For Smith himself, embodying the radical photographer (he died of AIDS in 1992 at age 42) was a far cry from his own breakout role on “Doctor Who,” presenting both “different challenges and different opportunities.” But his approach to his craft has remained largely the same across period dramas, biopics, and beloved sci-fi franchises alike: “You work as hard as you can on the research phase, and you make that as detailed and focused as possible, and then try to be as inventive as you can on the day.” (When asked about the newest star of “Doctor Who,” Jodie Whittaker, who made history as the first woman to take up the mantle, he revealed he’d been following her season closely. “She’s a fabulous Doctor – I always knew she would be!” he said. “Wonderful actor, wonderful person, and I’m a huge fan of her work.”)

Producer Eliza Dushku praised Smith’s performance in “Mapplethorpe” just as highly. “I hope everyone gets to see him and gets to know Robert through this lens,” she said.

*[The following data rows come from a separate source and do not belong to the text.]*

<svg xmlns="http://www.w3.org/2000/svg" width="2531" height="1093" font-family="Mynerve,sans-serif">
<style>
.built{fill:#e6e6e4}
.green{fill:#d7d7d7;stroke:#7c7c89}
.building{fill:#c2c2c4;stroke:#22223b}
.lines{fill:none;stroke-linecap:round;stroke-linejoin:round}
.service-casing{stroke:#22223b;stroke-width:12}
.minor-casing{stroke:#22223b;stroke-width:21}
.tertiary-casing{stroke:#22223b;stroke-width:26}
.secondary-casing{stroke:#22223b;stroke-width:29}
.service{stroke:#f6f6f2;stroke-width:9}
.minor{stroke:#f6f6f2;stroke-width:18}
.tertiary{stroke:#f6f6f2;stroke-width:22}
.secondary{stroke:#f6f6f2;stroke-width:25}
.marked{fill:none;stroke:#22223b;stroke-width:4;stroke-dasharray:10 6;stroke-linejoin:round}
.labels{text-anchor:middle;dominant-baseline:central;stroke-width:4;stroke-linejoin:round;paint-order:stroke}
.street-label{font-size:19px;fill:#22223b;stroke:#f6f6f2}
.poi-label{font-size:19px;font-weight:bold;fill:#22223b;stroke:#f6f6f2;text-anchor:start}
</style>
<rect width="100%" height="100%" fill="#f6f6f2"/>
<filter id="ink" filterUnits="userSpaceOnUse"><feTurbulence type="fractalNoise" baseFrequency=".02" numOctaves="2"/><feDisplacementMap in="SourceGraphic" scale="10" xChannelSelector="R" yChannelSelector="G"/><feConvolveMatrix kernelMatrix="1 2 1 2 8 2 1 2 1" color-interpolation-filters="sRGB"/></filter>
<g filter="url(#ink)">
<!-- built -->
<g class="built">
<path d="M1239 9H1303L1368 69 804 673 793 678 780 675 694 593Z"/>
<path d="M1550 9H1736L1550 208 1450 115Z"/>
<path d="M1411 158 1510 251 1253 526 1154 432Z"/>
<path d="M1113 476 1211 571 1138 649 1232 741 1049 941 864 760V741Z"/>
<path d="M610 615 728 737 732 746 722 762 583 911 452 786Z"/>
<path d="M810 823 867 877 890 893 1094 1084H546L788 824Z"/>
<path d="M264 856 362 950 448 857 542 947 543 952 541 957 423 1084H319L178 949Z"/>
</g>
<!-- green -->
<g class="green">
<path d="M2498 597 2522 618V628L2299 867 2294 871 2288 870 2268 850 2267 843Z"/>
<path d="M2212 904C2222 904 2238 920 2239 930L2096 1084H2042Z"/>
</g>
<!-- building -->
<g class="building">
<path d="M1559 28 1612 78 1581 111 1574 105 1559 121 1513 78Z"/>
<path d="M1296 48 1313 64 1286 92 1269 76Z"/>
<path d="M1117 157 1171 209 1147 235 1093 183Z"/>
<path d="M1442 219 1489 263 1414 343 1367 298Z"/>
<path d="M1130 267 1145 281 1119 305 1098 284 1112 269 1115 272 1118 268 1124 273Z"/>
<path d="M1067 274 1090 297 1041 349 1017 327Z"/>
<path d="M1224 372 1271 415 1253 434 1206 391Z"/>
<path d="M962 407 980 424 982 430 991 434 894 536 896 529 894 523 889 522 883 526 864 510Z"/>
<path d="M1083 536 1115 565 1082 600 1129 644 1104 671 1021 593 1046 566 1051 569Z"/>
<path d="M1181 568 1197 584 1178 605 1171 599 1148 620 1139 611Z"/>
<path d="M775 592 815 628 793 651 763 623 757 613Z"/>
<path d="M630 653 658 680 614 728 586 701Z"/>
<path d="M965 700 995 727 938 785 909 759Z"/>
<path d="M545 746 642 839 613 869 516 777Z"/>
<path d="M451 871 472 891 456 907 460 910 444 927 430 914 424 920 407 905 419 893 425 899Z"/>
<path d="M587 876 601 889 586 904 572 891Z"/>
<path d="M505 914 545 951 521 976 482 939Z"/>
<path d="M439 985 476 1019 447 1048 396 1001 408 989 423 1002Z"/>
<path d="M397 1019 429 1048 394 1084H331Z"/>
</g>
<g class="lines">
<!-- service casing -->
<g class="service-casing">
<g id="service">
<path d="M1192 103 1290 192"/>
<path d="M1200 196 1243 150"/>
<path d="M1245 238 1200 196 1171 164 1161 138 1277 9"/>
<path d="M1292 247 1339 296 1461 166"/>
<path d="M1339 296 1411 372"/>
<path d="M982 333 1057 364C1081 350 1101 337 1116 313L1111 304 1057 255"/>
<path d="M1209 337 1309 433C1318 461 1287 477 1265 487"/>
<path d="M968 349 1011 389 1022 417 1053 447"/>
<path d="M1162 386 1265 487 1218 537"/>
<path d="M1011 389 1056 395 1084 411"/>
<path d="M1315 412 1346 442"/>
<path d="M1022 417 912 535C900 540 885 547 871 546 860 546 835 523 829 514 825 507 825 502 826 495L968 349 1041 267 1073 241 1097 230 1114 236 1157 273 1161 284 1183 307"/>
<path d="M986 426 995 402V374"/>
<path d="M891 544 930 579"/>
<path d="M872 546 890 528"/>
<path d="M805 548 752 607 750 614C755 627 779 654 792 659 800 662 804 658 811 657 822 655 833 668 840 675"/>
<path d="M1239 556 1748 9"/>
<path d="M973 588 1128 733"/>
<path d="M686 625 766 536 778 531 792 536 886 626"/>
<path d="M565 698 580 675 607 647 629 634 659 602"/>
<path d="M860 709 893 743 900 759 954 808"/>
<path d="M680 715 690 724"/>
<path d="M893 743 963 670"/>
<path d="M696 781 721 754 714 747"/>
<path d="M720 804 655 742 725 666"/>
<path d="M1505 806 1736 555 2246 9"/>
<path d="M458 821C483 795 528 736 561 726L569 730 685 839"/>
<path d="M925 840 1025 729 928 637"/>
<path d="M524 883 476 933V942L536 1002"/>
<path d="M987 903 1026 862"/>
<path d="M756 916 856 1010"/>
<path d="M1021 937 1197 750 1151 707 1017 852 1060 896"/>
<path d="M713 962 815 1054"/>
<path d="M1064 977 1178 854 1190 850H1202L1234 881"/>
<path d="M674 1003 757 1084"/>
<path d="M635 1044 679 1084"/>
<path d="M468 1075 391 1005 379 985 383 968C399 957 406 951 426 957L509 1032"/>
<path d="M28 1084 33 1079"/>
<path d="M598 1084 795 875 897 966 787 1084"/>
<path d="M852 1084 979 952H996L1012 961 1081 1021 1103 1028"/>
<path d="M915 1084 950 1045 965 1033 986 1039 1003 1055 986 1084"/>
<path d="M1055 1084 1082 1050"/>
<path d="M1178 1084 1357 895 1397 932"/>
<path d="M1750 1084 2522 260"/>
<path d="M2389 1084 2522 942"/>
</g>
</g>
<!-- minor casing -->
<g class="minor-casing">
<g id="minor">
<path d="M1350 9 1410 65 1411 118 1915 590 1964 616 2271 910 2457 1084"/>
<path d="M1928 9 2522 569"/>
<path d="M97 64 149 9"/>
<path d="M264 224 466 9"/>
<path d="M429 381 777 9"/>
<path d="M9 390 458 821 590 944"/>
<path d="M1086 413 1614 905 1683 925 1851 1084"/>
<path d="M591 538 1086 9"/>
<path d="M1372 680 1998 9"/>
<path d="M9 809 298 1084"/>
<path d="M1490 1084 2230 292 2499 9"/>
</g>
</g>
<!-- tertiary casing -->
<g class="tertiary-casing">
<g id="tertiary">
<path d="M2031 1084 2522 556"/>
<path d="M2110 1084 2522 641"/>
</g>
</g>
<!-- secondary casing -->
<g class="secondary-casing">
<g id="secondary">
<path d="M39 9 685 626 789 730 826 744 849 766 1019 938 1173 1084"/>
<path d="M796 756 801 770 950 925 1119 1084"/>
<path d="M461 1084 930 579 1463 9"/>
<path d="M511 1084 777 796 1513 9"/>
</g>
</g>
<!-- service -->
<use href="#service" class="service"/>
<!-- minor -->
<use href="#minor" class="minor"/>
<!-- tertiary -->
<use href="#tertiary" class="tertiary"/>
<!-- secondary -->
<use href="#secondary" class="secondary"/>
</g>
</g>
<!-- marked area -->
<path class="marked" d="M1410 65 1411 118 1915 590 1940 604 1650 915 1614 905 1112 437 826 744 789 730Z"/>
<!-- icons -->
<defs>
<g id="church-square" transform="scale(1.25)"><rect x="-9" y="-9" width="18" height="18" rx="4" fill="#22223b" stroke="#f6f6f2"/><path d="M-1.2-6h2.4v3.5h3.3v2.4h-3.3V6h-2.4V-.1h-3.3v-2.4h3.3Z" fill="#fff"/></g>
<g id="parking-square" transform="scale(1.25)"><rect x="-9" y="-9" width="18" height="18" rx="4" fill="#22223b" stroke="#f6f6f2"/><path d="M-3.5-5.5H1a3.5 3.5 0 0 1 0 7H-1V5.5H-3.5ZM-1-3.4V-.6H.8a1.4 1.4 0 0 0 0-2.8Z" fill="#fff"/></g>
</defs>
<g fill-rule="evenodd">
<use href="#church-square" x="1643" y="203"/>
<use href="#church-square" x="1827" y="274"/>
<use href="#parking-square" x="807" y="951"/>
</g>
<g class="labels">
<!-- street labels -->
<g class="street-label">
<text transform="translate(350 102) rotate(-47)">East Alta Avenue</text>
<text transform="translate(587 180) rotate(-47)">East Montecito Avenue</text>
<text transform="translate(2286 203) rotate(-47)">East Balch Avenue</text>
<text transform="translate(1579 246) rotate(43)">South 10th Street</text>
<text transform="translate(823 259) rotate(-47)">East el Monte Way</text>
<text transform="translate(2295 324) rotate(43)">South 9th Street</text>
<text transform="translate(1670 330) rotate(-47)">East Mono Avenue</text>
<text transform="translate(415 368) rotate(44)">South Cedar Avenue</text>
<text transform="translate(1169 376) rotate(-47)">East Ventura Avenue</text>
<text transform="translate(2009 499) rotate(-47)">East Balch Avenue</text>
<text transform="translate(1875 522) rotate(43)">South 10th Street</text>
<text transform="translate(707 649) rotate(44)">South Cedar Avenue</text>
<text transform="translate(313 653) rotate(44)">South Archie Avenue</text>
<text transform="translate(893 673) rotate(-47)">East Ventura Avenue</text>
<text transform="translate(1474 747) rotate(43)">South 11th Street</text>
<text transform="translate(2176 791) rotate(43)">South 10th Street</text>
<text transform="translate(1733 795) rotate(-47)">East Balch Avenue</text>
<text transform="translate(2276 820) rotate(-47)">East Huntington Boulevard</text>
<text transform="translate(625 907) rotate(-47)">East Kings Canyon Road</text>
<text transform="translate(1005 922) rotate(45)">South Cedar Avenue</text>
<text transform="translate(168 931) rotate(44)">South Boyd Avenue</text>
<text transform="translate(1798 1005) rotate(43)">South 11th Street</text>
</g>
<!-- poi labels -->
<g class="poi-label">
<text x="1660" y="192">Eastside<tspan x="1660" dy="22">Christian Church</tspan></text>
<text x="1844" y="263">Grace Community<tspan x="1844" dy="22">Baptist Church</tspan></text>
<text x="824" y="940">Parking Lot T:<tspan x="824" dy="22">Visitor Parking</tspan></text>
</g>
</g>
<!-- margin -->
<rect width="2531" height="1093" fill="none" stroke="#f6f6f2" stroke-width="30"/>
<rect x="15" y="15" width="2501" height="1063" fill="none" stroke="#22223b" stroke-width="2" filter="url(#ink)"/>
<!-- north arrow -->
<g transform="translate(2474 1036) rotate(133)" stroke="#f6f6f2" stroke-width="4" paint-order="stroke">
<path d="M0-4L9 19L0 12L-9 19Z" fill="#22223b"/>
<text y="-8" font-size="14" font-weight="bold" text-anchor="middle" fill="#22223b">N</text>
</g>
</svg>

Her own first encounter with the photographer came at her brother Nate’s insistence — and involved a transatlantic flight. “I was doing ‘Dollhouse’ in LA, and there was an exhibit in Florence where they had surrounded the David statue with Mapplethorpes. I had to film on a Friday and a Monday, and so we flew to Florence for a day and went and saw this exhibit, and we just started consuming all things Robert,” she explained. “It was really special for us what a courageous artist he was. Especially then, for him to be striving so hard to have other people see that which he found so beautiful — it takes balls!”

In many ways, Dushku has been a trailblazer in her own right. Two months on from her op-ed about the toxic culture at CBS, the change she called for is underway, but she’s conscious that there’s more work to be done. “I think every woman wants to be able to go to work and not feel demeaned or threatened, and I would say if these big corporations are truly looking to have a culture change, NDAs are not a way to make women – or men, for that matter – feel safe,” she said. “We could do a lot in removing the NDA from our reality.”